About Inheritance Tax
Any phrase that contains the word tax is bound to be an unpopular, but unfortunately tax is something we all have to accept and get on with. When it comes to ‘inheritance tax’ though, the lack of knowledge that surrounds this particular topic is often quite surprising – hopefully we’ll be able to help you understand the basics.
Simply, when a person dies, if their estate totals more than £325,000, the assets that make up the estate – such as property, investments and savings – are subject to taxation. Not everyone pays inheritance tax, however, which is why it is important to keep the £325,000 figure in your mind. This is the inheritance tax threshold that is currently in place. Anyone who has assets totalling less than that amount will not be taxed; anyone with an estate of more than that will be.

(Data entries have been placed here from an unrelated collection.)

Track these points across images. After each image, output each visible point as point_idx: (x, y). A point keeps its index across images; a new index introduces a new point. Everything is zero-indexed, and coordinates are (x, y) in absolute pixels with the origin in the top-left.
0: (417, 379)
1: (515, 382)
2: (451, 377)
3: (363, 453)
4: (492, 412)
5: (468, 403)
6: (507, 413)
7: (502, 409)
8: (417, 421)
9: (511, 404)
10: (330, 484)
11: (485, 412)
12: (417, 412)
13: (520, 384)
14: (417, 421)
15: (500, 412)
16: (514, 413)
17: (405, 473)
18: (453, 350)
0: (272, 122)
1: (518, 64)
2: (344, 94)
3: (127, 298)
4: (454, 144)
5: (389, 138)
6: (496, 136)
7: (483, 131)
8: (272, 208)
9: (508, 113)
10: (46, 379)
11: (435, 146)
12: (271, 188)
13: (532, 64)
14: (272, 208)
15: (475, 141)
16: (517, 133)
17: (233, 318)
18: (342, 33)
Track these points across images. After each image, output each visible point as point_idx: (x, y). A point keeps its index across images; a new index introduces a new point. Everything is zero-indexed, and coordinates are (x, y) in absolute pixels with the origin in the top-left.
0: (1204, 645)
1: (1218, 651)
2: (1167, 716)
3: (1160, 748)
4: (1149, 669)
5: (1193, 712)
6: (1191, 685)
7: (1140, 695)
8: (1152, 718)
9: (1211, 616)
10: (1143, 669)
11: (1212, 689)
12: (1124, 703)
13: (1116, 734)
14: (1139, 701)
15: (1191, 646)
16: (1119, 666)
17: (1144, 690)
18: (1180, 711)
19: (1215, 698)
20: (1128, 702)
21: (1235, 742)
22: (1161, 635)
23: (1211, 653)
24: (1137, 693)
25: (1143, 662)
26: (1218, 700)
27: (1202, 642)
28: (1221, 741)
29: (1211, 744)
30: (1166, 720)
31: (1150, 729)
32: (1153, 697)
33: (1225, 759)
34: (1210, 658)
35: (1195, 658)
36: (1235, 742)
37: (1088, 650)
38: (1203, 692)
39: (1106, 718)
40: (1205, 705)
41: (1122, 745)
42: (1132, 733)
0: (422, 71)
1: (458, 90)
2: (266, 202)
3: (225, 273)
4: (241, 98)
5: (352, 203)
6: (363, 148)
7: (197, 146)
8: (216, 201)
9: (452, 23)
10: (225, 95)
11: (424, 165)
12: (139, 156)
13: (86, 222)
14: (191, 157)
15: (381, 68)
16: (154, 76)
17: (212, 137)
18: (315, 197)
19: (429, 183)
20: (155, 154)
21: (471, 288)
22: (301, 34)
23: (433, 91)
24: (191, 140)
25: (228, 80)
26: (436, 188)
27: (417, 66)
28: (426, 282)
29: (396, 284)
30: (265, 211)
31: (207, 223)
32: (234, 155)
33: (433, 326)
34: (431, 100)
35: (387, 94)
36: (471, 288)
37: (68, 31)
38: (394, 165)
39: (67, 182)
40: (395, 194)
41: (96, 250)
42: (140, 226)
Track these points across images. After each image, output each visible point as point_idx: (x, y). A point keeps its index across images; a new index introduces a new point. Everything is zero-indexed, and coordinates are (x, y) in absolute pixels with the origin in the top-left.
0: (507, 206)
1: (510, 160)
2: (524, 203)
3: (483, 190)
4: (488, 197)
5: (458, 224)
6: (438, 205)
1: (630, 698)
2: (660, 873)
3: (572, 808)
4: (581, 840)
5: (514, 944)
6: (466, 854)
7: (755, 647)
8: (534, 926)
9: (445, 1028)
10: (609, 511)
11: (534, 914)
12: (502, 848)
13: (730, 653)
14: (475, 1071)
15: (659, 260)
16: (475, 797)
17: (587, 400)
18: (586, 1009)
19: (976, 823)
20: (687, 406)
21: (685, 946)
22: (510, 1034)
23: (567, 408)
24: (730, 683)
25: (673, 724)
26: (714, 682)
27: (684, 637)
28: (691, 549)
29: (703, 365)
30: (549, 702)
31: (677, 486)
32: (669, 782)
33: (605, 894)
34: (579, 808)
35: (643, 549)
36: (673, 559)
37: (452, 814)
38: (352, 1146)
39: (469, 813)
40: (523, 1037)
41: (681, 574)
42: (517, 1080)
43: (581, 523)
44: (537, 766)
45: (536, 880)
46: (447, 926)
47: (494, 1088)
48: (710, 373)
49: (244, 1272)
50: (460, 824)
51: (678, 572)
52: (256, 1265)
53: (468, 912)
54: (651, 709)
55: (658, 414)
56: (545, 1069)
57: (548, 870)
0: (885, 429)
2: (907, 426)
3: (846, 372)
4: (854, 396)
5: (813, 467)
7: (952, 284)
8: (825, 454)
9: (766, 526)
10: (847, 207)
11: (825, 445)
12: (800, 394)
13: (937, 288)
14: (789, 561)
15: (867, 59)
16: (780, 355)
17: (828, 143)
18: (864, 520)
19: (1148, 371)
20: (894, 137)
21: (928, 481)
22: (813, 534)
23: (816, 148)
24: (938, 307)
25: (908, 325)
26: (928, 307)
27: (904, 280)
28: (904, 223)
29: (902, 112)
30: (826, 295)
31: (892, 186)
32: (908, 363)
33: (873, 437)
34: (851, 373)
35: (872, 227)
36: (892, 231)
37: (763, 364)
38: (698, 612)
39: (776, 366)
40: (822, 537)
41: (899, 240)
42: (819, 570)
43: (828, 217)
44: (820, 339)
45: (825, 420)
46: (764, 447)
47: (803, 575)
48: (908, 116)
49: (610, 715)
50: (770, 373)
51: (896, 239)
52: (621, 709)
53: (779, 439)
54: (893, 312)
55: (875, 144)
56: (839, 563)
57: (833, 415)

Inheritance tax is simply a tax on money and possessions that you leave behind after you die. It also affects ‘gifts’ that you leave during your lifetime.
As it stands the tax free inheritance allowance of £325,000 is expected to remain the same until 2015.
You may well be wondering: ‘If I’m no longer around, how and who will pay the tax bill on my estate?’ Put simply, the inheritance tax bill will be paid by the executor of your estate, with the tax generally being paid using funds from your estate and assets. An estate consists of everything you own, less debts that are still in effect, such as a mortgage and funeral expenses.
You may also ask: ‘If I sign over some of my assets to family members before I die, will I still be hit with inheritance tax?’ The answer to this depends on what you intend to give as a gift and the timing of your actions. For instance, even if the value of your estate is over the threshold, there are ways in which you could pass on assets without having to pay inheritance tax. One of the most common ways is utilising ‘potentially exempt transfers’. Often referred to as ‘PETs’. If you survive for more than seven years after making a ‘gift’ to someone, the gift is usually exempt from inheritance tax no matter what the value. If you die within seven years. however, the person who received the gift may be liable for taxation on it. This is why it is important to plan and prepare for inheritance tax early. Other ways you can pass on assets without having to pay the tax is through business, woodland, heritage and farm relief; wedding and civil partnership gifts; charity exemptions; spouse or civil partner exemptions, and small gift exemptions.